Butler: I don't think it ever left. I'm having a great time, but as far as the future is concerned we want to bring back some old values and bring in some new ones & we want everyone to feel welcome. How do we do that? I think we invite them personally. We don't make it general, we make it specific. & We learn about people and we engage them on [their] level. We're looking in town right now and trying to discover what succeeds and what doesn't, and we're trying to take those ideas and incorporate them into our organization. But I think Nina is the one who is going to have the specifics on that. Between the two of us, she's the one [people] are going to love. & As far as fun is concerned, people only have to see how much she's having, and that should be more then enough to get them excited, too.

Maxwell: I think, however, when you say, 'making it fun,' I'm looking at it as having to make the work fun. We have to still work. We have to get that done. And making it fun for us is getting everybody involved & with the organization input. & There are people in the Court who are great at all facets of production, and we want to make the production values of our benefits and our charity work just a little bit higher in regards to standards, and everyone can help with that. For me, when you get everyone involved and make them feel like they have some sort of value and input within the group, then the work will become fun. That's what is exciting to me. That's where I see the fun happening.

Fetters: So you'll be tapping into all facets of your membership's creative side.

Butler: You got it. Because that is how we learn what people's strengths are, that is how we engage with them, and then in doing so, we can help bring those strengths out to make all of [ISCSORE] successful. Everyone has their unique talents; we just have to utilize them.

Maxwell: More than that, maybe we can help them expand on those talents. Maybe we can push them a little bit to doing some things maybe they're not so comfortable with and give them a challenge. I think people appreciate that. They want those opportunities to grow.

Butler: Giving people opportunities to do things they maybe never knew they would get the chance to before, I think the Court is uniquely positioned to provide that. Though we are primarily a Drag Queen organization originally, there are so many roles that can be filled. I never thought I could be a public speaker. I learned to be one through the Imperial Court System. It is something I always wanted to do but never had the courage to [try]. I can do that now, and my involvement in the [ICS] is what made it happen and what gave me that opportunity. People can do things they never imagined.

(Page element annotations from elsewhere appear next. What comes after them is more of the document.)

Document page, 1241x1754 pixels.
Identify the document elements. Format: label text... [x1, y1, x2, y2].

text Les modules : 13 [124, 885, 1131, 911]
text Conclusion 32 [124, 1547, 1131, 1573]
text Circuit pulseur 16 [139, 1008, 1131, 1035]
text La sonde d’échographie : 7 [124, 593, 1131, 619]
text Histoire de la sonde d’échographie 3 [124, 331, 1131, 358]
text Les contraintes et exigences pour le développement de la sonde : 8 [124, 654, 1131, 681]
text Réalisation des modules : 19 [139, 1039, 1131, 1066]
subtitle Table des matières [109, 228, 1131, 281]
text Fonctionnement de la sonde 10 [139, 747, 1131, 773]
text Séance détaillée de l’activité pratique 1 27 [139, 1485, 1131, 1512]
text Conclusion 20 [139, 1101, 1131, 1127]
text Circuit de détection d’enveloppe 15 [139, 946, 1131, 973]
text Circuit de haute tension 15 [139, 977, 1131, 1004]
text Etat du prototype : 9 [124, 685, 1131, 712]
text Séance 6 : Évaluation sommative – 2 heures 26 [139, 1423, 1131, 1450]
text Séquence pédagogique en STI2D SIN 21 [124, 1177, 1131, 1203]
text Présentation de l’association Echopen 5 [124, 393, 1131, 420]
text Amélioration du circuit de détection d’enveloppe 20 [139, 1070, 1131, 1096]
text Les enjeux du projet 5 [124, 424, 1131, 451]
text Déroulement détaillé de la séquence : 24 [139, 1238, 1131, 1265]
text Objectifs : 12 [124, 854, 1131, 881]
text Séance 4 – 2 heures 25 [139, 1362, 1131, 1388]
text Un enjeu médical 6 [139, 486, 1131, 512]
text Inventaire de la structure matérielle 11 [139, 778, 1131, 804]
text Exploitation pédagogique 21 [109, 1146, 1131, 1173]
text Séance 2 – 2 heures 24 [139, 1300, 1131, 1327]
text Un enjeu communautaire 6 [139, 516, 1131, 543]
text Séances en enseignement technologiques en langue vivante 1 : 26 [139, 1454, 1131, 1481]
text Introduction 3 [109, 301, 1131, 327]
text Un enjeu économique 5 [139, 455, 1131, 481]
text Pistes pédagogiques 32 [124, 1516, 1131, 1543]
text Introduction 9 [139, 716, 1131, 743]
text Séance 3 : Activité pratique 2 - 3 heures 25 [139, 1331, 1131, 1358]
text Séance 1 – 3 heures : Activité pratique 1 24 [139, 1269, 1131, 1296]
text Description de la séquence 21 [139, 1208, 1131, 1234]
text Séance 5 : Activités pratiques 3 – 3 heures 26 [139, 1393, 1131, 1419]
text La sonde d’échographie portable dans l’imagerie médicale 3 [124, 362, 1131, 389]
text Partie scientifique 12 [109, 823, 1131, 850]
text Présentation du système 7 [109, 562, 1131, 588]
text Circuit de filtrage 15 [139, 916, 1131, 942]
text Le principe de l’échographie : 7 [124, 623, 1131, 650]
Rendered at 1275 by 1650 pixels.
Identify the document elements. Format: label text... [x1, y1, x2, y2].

Fetters: So, a little less than 12 months from now, if we're sitting here together talking about the past year what do you both hope to be telling me?

Maxwell: We did it!

Butler: Yes, we did it. That would be great. If we could be sitting here and I get to tell you that in the past 12 months we were successful in contributing to this community, that we were able to create self-awareness, pride and a sense of ownership within our own membership, and I would love to tell you we need a new meeting place because so many people have been inspired and wanted to commit to our efforts. That would be the biggest thing for me. That would mean that we were successful in my eyes.

Maxwell: I'd really like to see a reflection of us opening up the circle to the Court, not just being so club-oriented but opening things to other groups, being involved with [them] and they in turn sharing their resources with us. I'd like to see an increased membership and a more balanced membership in regards to men, women, Transgender; just everybody.

Fetters: Final thoughts?

Butler: We're here, and we're not going away.

Maxwell: And we're going to work hard. It's going to be the 'year of we.' We want everyone involved. Everyone.